:: What this task involves ::
Repeat the entries below exactly. Begin with the first line and end with the line that contains "00-game milestone often".

:: Collected data ::
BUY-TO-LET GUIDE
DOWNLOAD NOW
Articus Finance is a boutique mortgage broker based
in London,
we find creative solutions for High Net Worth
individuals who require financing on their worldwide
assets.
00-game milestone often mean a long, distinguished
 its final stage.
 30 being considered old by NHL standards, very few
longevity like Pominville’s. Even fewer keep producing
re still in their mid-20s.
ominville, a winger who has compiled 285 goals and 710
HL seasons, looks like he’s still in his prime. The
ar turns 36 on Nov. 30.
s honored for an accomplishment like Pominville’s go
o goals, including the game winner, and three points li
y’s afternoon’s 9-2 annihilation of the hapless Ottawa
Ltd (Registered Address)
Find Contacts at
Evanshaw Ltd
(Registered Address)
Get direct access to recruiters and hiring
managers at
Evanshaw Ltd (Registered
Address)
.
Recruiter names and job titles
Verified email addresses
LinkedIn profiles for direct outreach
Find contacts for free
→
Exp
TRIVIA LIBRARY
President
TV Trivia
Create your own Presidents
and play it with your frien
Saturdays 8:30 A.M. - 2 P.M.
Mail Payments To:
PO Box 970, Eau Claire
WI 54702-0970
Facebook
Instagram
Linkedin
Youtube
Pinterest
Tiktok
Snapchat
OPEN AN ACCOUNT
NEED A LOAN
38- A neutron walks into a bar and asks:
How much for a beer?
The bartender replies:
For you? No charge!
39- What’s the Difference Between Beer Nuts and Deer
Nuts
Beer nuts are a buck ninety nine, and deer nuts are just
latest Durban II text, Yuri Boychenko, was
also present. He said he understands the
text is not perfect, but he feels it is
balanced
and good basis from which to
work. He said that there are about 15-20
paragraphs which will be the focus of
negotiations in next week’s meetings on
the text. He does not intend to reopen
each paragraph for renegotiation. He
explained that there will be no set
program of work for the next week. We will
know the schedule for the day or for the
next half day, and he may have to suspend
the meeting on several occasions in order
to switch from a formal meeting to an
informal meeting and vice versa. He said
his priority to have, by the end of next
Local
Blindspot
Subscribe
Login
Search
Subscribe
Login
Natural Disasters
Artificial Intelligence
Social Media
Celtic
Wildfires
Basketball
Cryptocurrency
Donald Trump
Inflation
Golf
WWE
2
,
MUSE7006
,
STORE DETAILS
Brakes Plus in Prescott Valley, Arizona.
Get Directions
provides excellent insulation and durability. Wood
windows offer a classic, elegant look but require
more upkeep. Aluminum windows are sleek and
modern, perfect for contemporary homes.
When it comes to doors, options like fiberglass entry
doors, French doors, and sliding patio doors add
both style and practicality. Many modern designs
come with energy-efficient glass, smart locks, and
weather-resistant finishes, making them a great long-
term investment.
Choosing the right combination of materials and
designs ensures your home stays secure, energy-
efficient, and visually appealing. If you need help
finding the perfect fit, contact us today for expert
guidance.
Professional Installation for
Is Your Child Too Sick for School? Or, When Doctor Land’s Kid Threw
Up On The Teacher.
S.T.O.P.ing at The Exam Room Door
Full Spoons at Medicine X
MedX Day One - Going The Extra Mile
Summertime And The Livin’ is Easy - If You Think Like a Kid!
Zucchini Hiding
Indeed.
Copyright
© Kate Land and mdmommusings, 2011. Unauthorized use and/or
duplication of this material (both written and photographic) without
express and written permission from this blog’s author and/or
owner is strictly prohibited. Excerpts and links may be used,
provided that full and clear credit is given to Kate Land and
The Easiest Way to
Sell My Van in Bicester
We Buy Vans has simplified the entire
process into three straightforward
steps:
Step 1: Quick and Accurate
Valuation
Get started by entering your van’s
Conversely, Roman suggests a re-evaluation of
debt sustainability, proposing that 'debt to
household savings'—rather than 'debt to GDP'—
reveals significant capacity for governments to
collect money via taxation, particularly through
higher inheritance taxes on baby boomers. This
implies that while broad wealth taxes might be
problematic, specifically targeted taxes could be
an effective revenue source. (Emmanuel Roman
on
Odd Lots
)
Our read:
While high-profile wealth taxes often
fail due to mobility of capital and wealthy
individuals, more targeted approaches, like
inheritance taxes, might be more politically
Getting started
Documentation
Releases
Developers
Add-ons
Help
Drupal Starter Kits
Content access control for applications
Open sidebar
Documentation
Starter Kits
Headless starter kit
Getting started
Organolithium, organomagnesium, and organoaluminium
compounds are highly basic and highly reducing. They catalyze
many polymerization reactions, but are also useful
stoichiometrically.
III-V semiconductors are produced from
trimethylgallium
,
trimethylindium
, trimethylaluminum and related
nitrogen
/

:: Expected output ::
BUY-TO-LET GUIDE
DOWNLOAD NOW
Articus Finance is a boutique mortgage broker based
in London,
we find creative solutions for High Net Worth
individuals who require financing on their worldwide
assets.
00-game milestone often mean a long, distinguished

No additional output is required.